• _WORK INSTRUCTIONS_: Please copy the material from its first line through the line containing "Informações", both included, and reproduce those lines with nothing changed.

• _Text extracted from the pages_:
|---|

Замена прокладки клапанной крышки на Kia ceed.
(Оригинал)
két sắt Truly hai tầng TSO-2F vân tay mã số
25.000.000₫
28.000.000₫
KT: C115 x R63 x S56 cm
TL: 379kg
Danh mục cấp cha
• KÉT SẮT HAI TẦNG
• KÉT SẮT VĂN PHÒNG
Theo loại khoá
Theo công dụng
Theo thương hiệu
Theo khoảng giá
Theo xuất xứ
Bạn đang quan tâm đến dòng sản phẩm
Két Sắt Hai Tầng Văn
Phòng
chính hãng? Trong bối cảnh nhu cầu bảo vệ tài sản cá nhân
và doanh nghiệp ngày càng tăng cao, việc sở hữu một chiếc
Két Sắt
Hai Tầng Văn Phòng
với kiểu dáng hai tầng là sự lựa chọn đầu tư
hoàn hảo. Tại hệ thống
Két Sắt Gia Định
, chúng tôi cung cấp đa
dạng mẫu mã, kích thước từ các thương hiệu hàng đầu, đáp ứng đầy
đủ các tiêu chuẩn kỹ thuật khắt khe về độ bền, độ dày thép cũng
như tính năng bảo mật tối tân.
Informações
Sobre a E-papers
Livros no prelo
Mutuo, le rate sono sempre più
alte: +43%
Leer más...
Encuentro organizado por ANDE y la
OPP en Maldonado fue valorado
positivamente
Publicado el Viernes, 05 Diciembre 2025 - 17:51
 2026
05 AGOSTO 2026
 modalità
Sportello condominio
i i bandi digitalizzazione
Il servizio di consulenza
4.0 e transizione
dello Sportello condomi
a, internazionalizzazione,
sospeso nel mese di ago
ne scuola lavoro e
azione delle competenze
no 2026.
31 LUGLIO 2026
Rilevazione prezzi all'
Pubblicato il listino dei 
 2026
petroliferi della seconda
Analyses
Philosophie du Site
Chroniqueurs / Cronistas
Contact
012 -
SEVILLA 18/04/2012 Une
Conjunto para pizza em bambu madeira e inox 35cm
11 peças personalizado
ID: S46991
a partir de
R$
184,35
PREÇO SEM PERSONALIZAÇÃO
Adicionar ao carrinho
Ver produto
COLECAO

|---|

• _WRITTEN SOLUTION_:
Замена прокладки клапанной крышки на Kia ceed.
(Оригинал)
két sắt Truly hai tầng TSO-2F vân tay mã số
25.000.000₫
28.000.000₫
KT: C115 x R63 x S56 cm
TL: 379kg
Danh mục cấp cha
• KÉT SẮT HAI TẦNG
• KÉT SẮT VĂN PHÒNG
Theo loại khoá
Theo công dụng
Theo thương hiệu
Theo khoảng giá
Theo xuất xứ
Bạn đang quan tâm đến dòng sản phẩm
Két Sắt Hai Tầng Văn
Phòng
chính hãng? Trong bối cảnh nhu cầu bảo vệ tài sản cá nhân
và doanh nghiệp ngày càng tăng cao, việc sở hữu một chiếc
Két Sắt
Hai Tầng Văn Phòng
với kiểu dáng hai tầng là sự lựa chọn đầu tư
hoàn hảo. Tại hệ thống
Két Sắt Gia Định
, chúng tôi cung cấp đa
dạng mẫu mã, kích thước từ các thương hiệu hàng đầu, đáp ứng đầy
đủ các tiêu chuẩn kỹ thuật khắt khe về độ bền, độ dày thép cũng
như tính năng bảo mật tối tân.
Informações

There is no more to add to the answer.